> **Problems to solve**
a. Answer these questions using the forum thread on affixing anubias:
(i) What had mambee been using to tie anubias to driftwood, and what eventually happens to it?
(ii) Which type of glue does Deeda suggest?
(iii) Where did Cichlid Debby find the plant ties?
b. Write the next part of the forum thread on affixing anubias, beginning right after its final post.

# Affixing Anubias



## mambee (Apr 13, 2003)

What is the best way to tie anubias to driftwood and other ornaments? I've been using rubberbands, but they eventually break. I was hoping that the plants would eventually attach themselves before the rubberbands broke, but this is not happening.


----------



## Deeda (Oct 12, 2012)

I have used black cotton thread with some success though the thread will eventually come loose. Gel super glue is also an option, especially if the Anubias has a lot of roots. Just remove the item from the aquarium, pat the wet spots somewhat dry, apply the gel and anchor the roots. The item can be place back in the tank immediately.


----------



## Aaron S (Apr 4, 2015)

fishing line may also be used although it is more difficult to use than superglue sounds


----------



## Cichlid Debby (Mar 21, 2014)

I use "Plant Ties" for anchoring wood to egg crate. They should work for this application. They are like a kitchen twist tie. Wire, coated in green plastic. I have had these in the tank for months with no problems. They never broke, I found them in the garden center of the home improvement store.

> **Page-level text extractions**
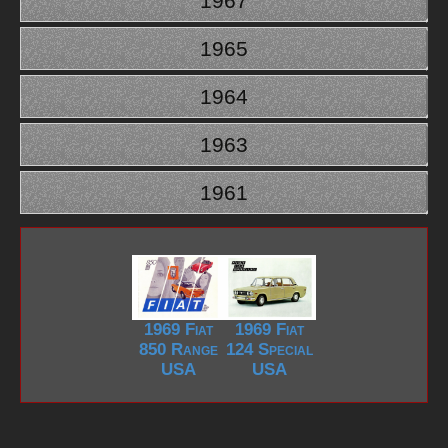
1967
1965
1964
1963
1961
1969 Fiat
1969 Fiat
850 Range
124 Special
USA
USA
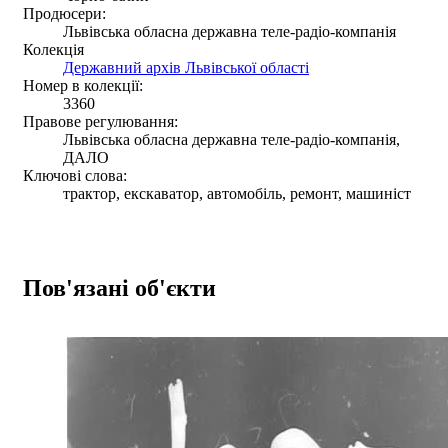
Продюсери:
Львівська обласна державна теле-радіо-компанія
Колекція
Державний архів Львівської області
Номер в колекції:
3360
Правове регулювання:
Львівська обласна державна теле-радіо-компанія,
ДАЛО
Ключові слова:
трактор, екскаватор, автомобіль, ремонт, машиніст
Пов'язані об'єкти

> **Answers to the tasks**
a.
(i) Rubberbands; they eventually break.
(ii) Gel super glue.
(iii) In the garden center of the home improvement store.

b.
----------



## mambee (Apr 13, 2003)

I think that I will try the plant ties.

Thanks


----------



## anthraxx4200 (Aug 16, 2012)

little late here, but i prefer using a nice quick dry super glue. just make sure w.e your glueing is nice and dry (the decor end) and then just pat dry the rhyzhome. here we are a year or so later and the anubias havent moved an inch, can now remove the rocks by grabbing the plants


----------



## mambee (Apr 13, 2003)

I am using the plastic coated wire that I picked up in Home Depot. So far so good.


----------



## nodima (Oct 3, 2002)

small zip ties work well too. Just don't over tighten them.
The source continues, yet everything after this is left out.